Kunstmuseum Liechtenstein zeigt Barry Le Va

Der Erneuerer der Skulptur in der Kunst nach 1960.
Vaduz Das Kunstmuseum Liechtenstein zeigt die erste Retrospektive nach dem Tod von Barry Le Va, dessen multidisziplinäres Werk der Prozesskunst bzw. dem Postminimalismus zugerechnet wird. Wie der Titel „In a State of Flux“ andeutet, erweiterte der amerikanische Künstler den Skulpturenbegriff, indem er die Geschlossenheit der Form aufbrach und das Prinzip der Veränderung und Instabilität in sein Werk integrierte. Die Ausstellung gibt einen Überblick über sein Schaffen von den 1960er Jahren bis zu den jüngsten Werkgruppen und folgt dabei einem roten Faden: dem Verhältnis von Zeichnung und Skulptur. Ein besonderer Schwerpunkt liegt auf dem Frühwerk des Künstlers.

Barry Le Va wurde 1941 in Long Beach, Kalifornien, geboren und studierte zunächst Architektur und Mathematik, bevor er sich der Kunst zuwandte. Seine über 50-jährige umfangreiche Ausstellungskarriere begann nach ersten frühen Ausstellungen 1969 mit einer Einzelausstellung im Walker Art Center in Minneapolis und endet mit einer Langzeitinstallation (2019-2021) im Dia: Beacon, New York, wo er Installationen aus den 1960er Jahren neu inszeniert. Er nahm unter anderem an den documenta-Ausstellungen 5, 6 und 7 teil.

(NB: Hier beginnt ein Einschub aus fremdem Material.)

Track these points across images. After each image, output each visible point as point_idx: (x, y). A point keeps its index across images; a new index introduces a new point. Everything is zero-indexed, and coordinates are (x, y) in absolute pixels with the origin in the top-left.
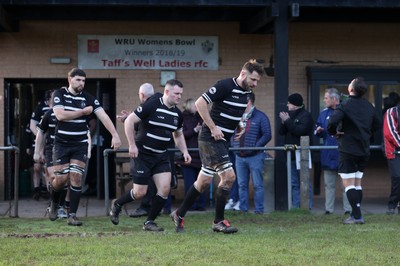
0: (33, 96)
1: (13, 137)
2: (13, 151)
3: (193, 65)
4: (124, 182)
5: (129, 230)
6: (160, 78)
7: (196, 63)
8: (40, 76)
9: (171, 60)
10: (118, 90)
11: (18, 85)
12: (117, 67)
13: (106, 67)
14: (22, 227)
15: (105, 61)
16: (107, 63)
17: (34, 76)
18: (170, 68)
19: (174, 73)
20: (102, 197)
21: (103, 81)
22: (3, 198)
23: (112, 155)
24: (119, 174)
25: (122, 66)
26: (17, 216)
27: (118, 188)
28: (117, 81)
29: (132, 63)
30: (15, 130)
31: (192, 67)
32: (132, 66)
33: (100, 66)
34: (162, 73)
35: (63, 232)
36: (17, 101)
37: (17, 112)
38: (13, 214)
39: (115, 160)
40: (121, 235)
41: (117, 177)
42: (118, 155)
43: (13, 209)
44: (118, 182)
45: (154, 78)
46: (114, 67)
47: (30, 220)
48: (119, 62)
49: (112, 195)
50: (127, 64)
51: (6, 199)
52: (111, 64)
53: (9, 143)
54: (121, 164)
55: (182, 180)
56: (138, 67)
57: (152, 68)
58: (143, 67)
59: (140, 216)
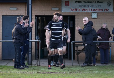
0: (45, 22)
1: (38, 36)
2: (38, 42)
3: (103, 10)
4: (78, 54)
5: (81, 71)
6: (92, 15)
7: (105, 10)
8: (48, 15)
9: (95, 9)
10: (76, 19)
11: (40, 18)
12: (76, 11)
13: (72, 11)
14: (42, 69)
15: (71, 9)
16: (72, 10)
17: (46, 14)
18: (95, 12)
19: (97, 13)
21: (70, 16)
22: (34, 59)
23: (74, 44)
24: (76, 50)
25: (78, 11)
26: (40, 66)
27: (76, 56)
28: (76, 16)
29: (81, 10)
30: (39, 34)
31: (103, 11)
32: (81, 11)
33: (70, 11)
34: (92, 13)
35: (57, 72)
36: (39, 23)
37: (39, 27)
38: (38, 65)
39: (75, 45)
40: (78, 73)
41: (76, 51)
42: (76, 43)
43: (38, 63)
44: (76, 53)
45: (89, 15)
46: (75, 11)
47: (44, 67)
48: (76, 9)
49: (74, 58)
50: (79, 10)
52: (74, 10)
53: (37, 39)
54: (77, 47)
56: (83, 11)
57: (89, 12)
58: (85, 11)
59: (84, 66)
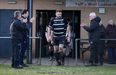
0: (47, 17)
1: (39, 33)
2: (39, 39)
3: (112, 5)
4: (83, 52)
5: (85, 71)
6: (99, 11)
7: (113, 5)
8: (50, 9)
9: (103, 3)
10: (82, 15)
11: (41, 13)
12: (81, 6)
13: (77, 6)
14: (42, 69)
15: (76, 3)
16: (77, 4)
17: (48, 9)
18: (103, 6)
19: (104, 9)
20: (75, 58)
21: (75, 11)
22: (35, 57)
24: (81, 49)
25: (83, 5)
26: (40, 65)
27: (81, 54)
28: (81, 11)
29: (87, 4)
30: (40, 30)
31: (112, 6)
32: (87, 6)
33: (74, 5)
34: (100, 8)
35: (59, 72)
36: (41, 19)
37: (41, 23)
38: (39, 64)
39: (80, 43)
40: (82, 74)
41: (81, 50)
42: (81, 41)
43: (39, 61)
44: (81, 52)
45: (96, 10)
46: (80, 6)
47: (45, 66)
48: (82, 4)
49: (79, 57)
50: (85, 5)
51: (36, 58)
52: (79, 5)
53: (38, 35)
54: (82, 45)
55: (107, 52)
56: (90, 6)
57: (96, 6)
58: (92, 6)
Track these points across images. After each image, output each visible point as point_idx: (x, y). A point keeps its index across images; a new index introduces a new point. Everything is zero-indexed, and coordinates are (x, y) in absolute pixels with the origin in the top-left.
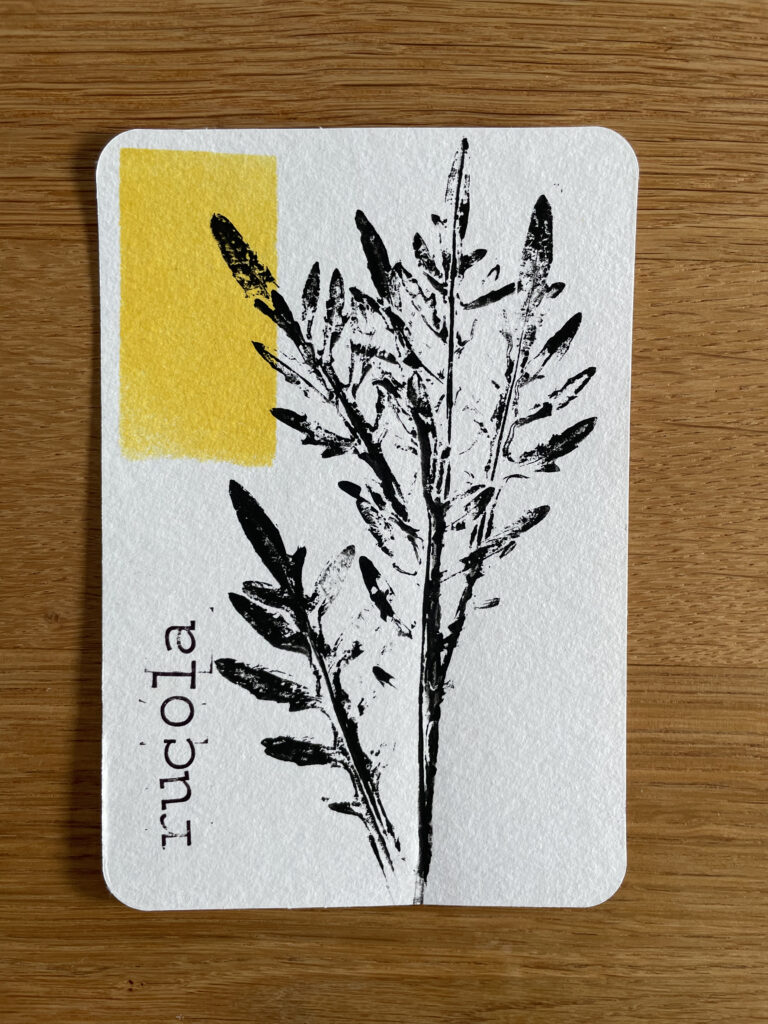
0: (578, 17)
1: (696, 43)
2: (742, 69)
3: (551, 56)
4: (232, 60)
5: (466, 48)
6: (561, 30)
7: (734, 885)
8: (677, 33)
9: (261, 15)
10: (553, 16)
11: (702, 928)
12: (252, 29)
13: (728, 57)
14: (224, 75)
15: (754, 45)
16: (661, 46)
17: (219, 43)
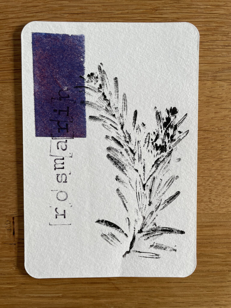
0: (125, 2)
1: (165, 8)
2: (180, 16)
3: (117, 15)
4: (12, 22)
5: (88, 14)
6: (120, 7)
7: (191, 285)
8: (158, 5)
9: (21, 7)
10: (117, 2)
11: (181, 299)
12: (18, 12)
13: (175, 13)
14: (9, 27)
15: (184, 8)
16: (153, 10)
17: (8, 17)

Seine Installationen sind durchdacht und genau geplant, gleichzeitig werden Zufall und Improvisation zu werkbestimmenden Elementen. Er untersucht Handlungen sowie deren Ursache und Wirkung auf verschiedenen Wahrnehmungsebenen, sei es physisch, mental oder visuell. Für seine raumgreifenden Arbeiten verwendet er häufig Materialien wie Filz, Glas oder Kreide. Dabei dient ihm der Boden zeitlebens als “Untergrund” und Experimentierfeld. Bereits 1966 entstehen in Los Angeles die ersten auf dem Boden verstreuten Distribution Pieces, mit denen er im November 1968 durch eine Titelgeschichte in der Zeitschrift Artforum schlagartig einer breiteren Öffentlichkeit bekannt wird.

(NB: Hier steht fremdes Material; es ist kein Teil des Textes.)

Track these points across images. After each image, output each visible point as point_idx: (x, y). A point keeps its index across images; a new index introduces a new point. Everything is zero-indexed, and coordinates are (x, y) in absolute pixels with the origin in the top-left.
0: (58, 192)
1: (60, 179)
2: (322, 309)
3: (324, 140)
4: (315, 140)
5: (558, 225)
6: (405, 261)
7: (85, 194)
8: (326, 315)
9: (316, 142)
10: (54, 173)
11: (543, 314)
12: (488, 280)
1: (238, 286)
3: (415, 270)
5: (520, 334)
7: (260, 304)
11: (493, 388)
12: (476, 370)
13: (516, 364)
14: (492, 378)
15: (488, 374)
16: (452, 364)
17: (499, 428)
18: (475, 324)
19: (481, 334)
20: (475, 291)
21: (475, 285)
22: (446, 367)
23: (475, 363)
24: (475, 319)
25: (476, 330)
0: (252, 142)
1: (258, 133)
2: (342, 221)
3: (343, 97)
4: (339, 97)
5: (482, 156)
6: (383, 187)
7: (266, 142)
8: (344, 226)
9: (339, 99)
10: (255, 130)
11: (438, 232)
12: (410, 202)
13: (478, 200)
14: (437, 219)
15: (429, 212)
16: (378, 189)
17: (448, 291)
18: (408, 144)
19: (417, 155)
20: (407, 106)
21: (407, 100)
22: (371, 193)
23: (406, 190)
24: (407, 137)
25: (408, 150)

Die Zeichnung ist ein wesentlicher Bestandteil von Le Vas Werk. Einerseits sieht er sie als Teil seines Denkprozesses, andererseits versteht er sie als Diagramme, die ähnlich wie Partituren oder Kompositionen funktionieren. In diesem Sinne bereiten sie oft das skulpturale Werk vor, können als Planansichten dienen und lassen gleichzeitig Interpretation und Improvisation vor Ort zu.

Die Beziehung zwischen Kunstwerk und Publikum war für Barry Le Va von Anfang an von großer Bedeutung. Wie Tatorte fordern seine Installationen den Betrachter heraus, nach Hinweisen zu suchen, um die Abfolge der Handlungen, die zu ihnen geführt haben, oder das Konzept, das ihnen zugrunde liegt, zu rekonstruieren. Diese Herangehensweise basiert auf Le Vas Begeisterung für das Genre des Kriminalromans.

Le Vas Werk ist rätselhaft und hochkomplex. Kuratorin Christiane Meyer-Stoll: “Wir präsentieren das Werk des dreimaligen documenta-Teilnehmers Barry Le Va mit vielen Entdeckungen. Zugleich zeigt die Ausstellung erstmals exemplarisch, wie man posthum mit dem Werk eines Künstlers umgehen kann, der den Prozess und eine eigene Form der Improvisation kultiviert hat”.

Gemeinsam mit dem Kunstmuseum St. Gallen und dem Museum für Moderne Kunst Frankfurt am Main verfügt das Kunstmuseum Liechtenstein über frühe Schlüsselwerke von Barry Le Va aus der Sammlung Rolf Ricke. Der deutsche Galerist, der 2024 seinen 90. Geburtstag feiert, gehört zu den Pionieren der Vermittlung zeitgenössischer Kunst aus den USA und stellte den Künstler 1970 erstmals in Europa aus.